For instance, a filter that ignores its input and always outputs the empty HTML page is not very useful. Thus, your solution should be at least minimally useful for viewing the textual content of HTML emails. Ideally, it would also be nice to see inline images. However, other content (e.g., scripts, Flash animations, etc.) doesn't need to be preserved and can be stripped from the original email.

Feel free to keep your implementation simple and to omit support for complex functionality. This is intended only as a proof of concept exercise. To keep this homework problem tractable, you can err on the side of omitting functionality in your implementation (though you should make sure to choose an approach that can be generalized to support as much functionality as possible, and argue why your approach generalizes).

Your code should be reasonably robust: it shouldn't crash on any input. Since GargleMail is going to run your program on malicious inputs, it would be embarassing if there is any input that causes your filter to crash uncleanly.

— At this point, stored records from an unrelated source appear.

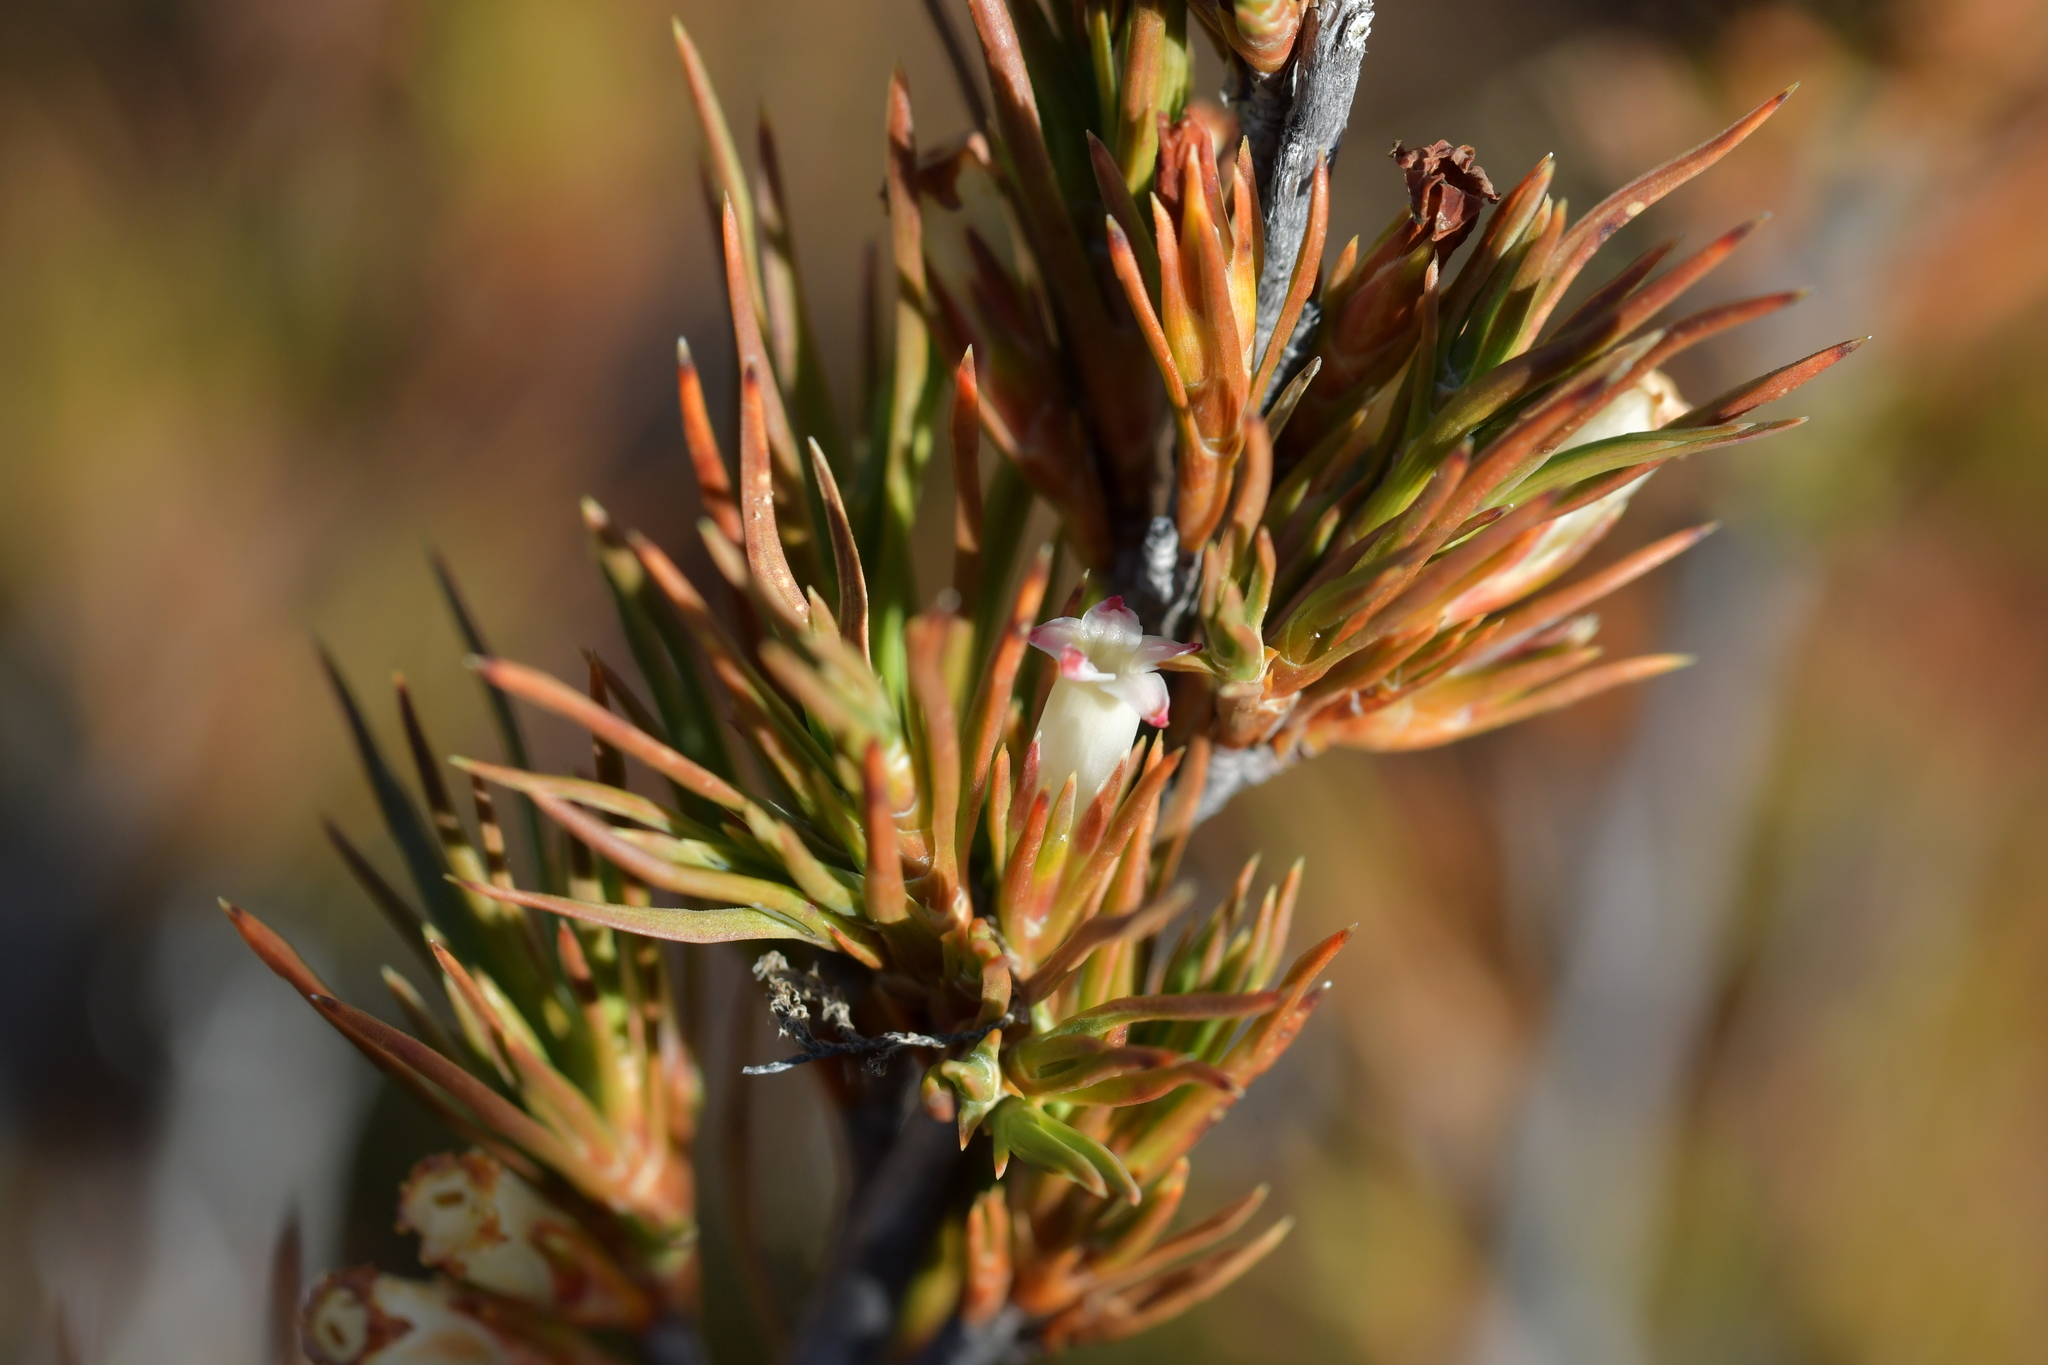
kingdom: Plantae
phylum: Tracheophyta
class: Magnoliopsida
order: Ericales
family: Ericaceae
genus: Dracophyllum
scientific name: Dracophyllum rosmarinifolium
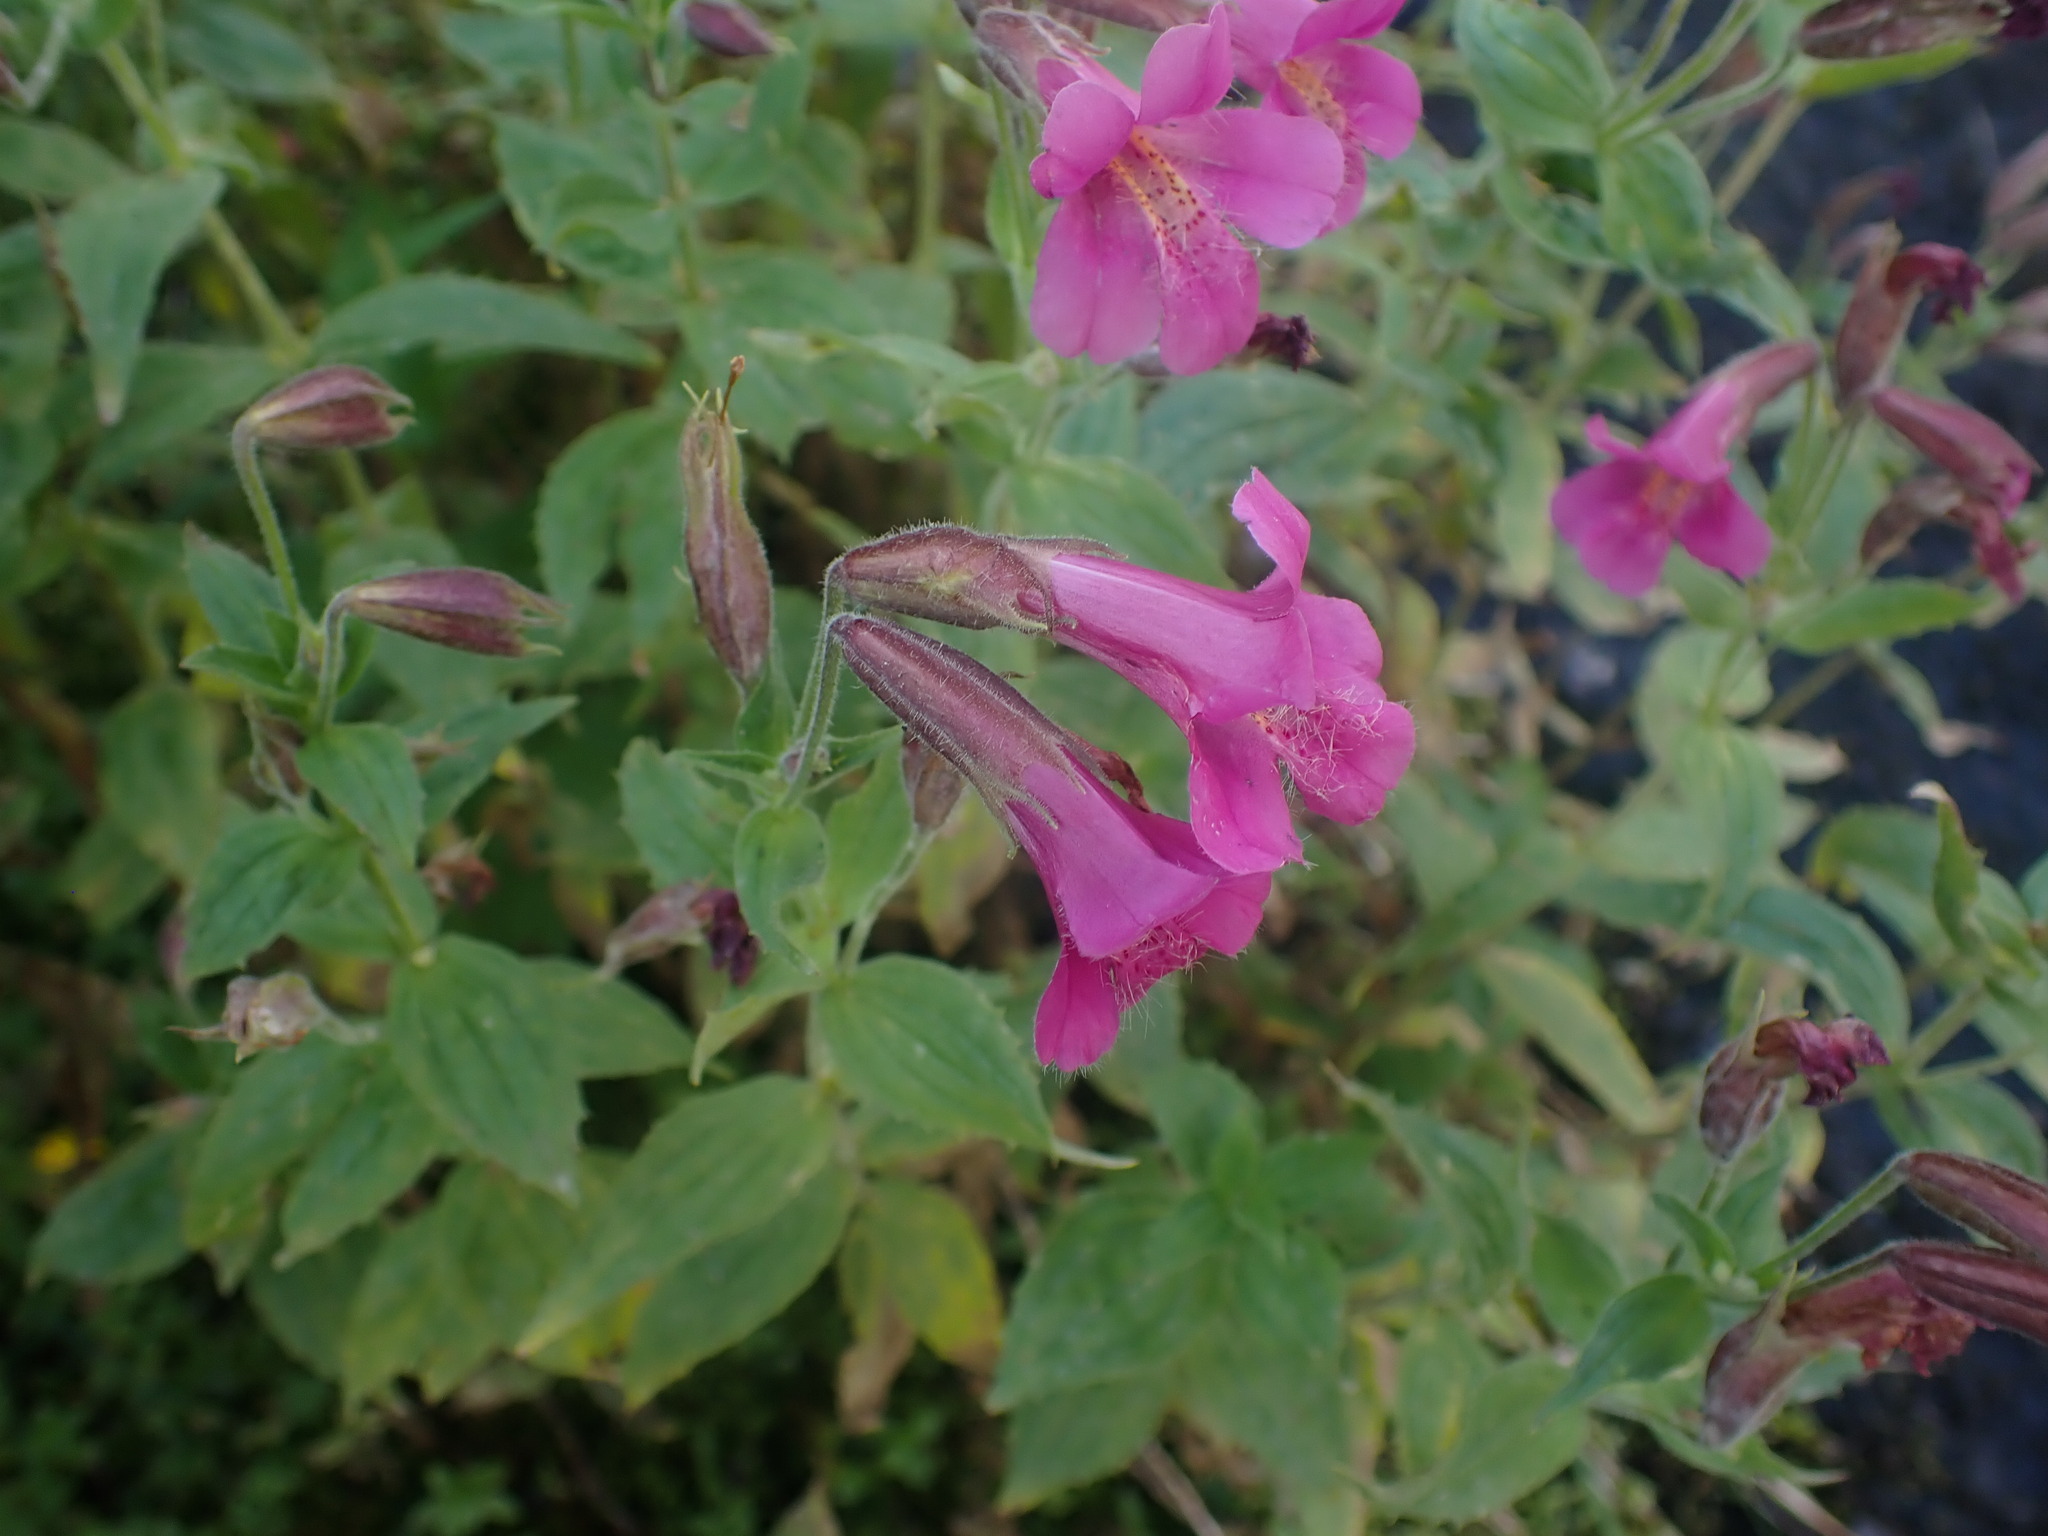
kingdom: Plantae
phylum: Tracheophyta
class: Magnoliopsida
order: Lamiales
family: Phrymaceae
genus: Erythranthe
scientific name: Erythranthe lewisii
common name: Lewis's monkey-flower
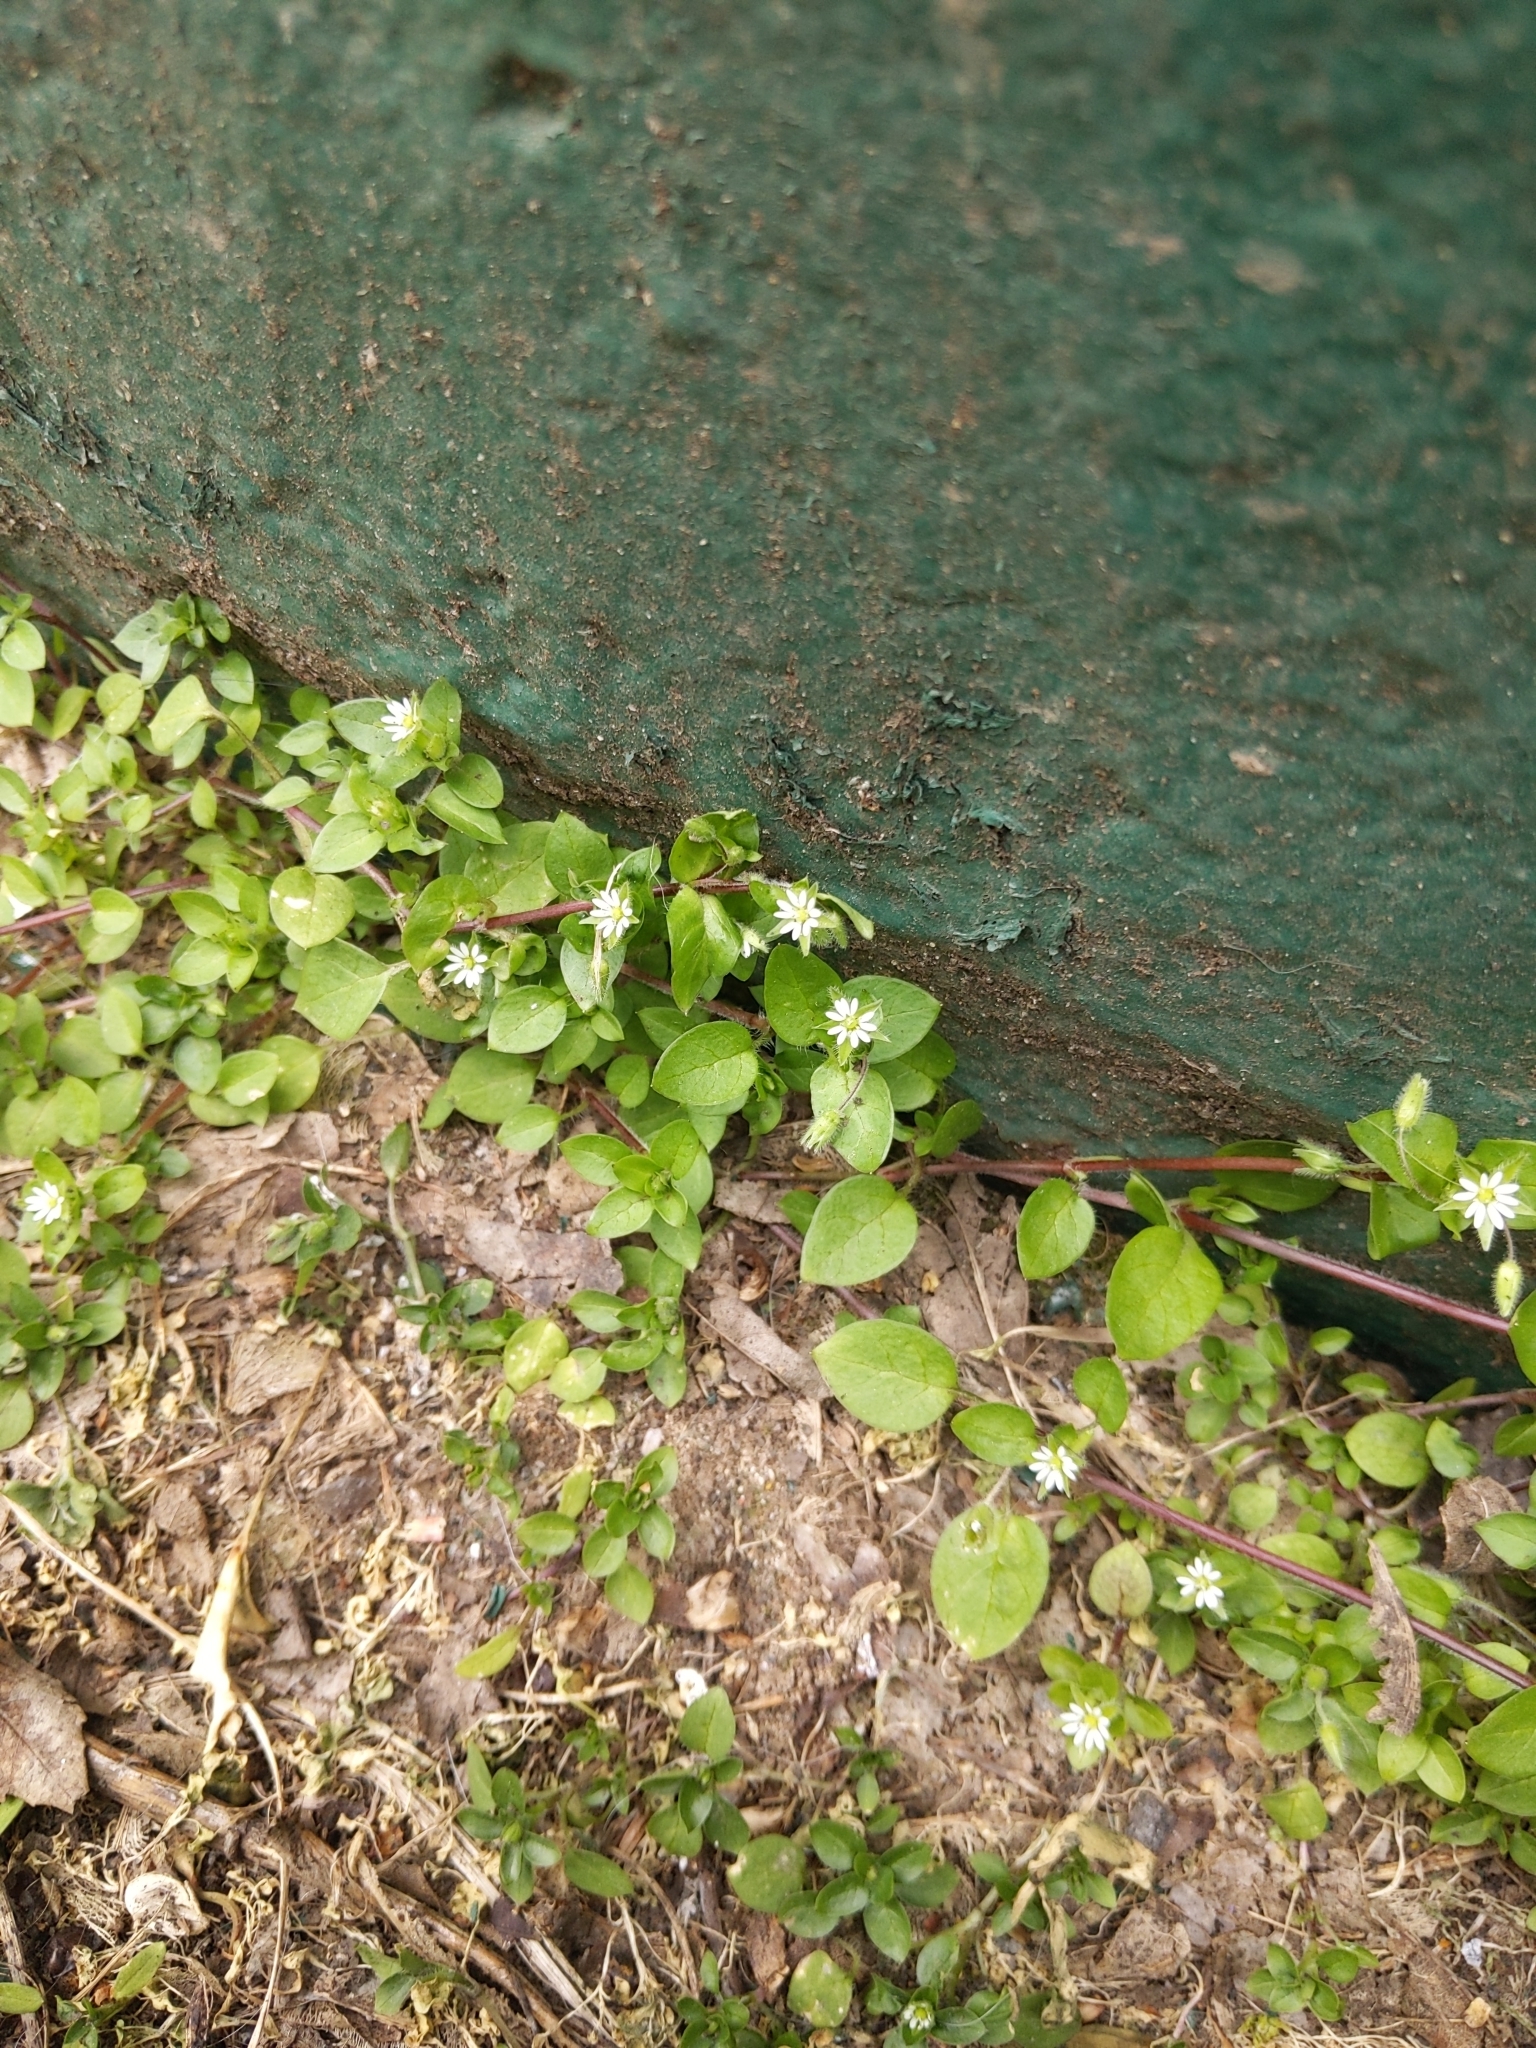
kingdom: Plantae
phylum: Tracheophyta
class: Magnoliopsida
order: Caryophyllales
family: Caryophyllaceae
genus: Stellaria
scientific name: Stellaria media
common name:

For this exercise, security matters more than functionality. If push comes to shove, choose security over functionality. My expectations for security are pretty high; feel free to sacrifice functionality if it enables you to achieve greater assurance that your scheme will be secure.

I want you to come up with a design, implement it, document your basic architecture and assurance argument, and submit both the document and the code. Your submission should contain at least three files:

README
Document the basic architecture you've used and the theory of operation for your scheme. Sketch the assurance argument why one should expect your scheme to be secure. This should be an ASCII text file, and it doesn't have to be too lengthy; a page or so should be enough. You might want to describe both the policy you are enforcing (e.g., the restrictions you're trying to place on the HTML content) as well as the method you're using for enforcing that policy (e.g., the implementation strategy for ensuring that the restrictions are fully and accurately enforced).
Makefile
A Makefile with everything needed to compile your program. If I run make, it should do everything needed to compile your program and finally generate in the current directory an executable file called htmlfilter. This program should read an untrusted HTML file from stdin and write a sanitized HTML file to stdout.
Source files
Include any source files needed to build the executable. Don't include the executable itself; I will run make myself. You can use pretty much any well-supported language you like (e.g., C, C++, Java, Perl, Python, Ruby, ML, OCaml, bash script) as long as it will work on my Linux system. However, to avoid any difficulties, please take care to make your program as portable as possible. I encourage you to test your code on some modern Linux system (feel free to use the EECS instructional Linux servers if that helps: ilinux1.eecs.berkeley.edu, ilinux2.eecs.berkeley.edu, etc.).
From within the directory where the above files are found, run
tar cf your-lastname.tar .
Then, email this file as an attachment to cs261hw1 at taverner.cs.berkeley.edu by the due date. I will be using automated scripts to run your programs, so please do follow the above framework. If it helps, here is reference code that demonstrates the required format: ref.tar.

Feel free to keep your implementation simple. If you are writing more than a few hundred of lines of code, you're probably working too hard.

Some hints: You may want to review a HTML primer or reference document to refresh your memory about the format of HTML and the semantics of various aspects of HTML. You'll probably need to strip out all Javascript, as by default it can cause side effects and violate the security policy outlined above (for instance it could interfere with the GargleMail web site and have other undesirable effects). You'll probably also need to do something about other executable content like Flash or Java, as by default they tend to have similar powers.

You can use third-party libraries (e.g., HTML parsers, etc.) if you like.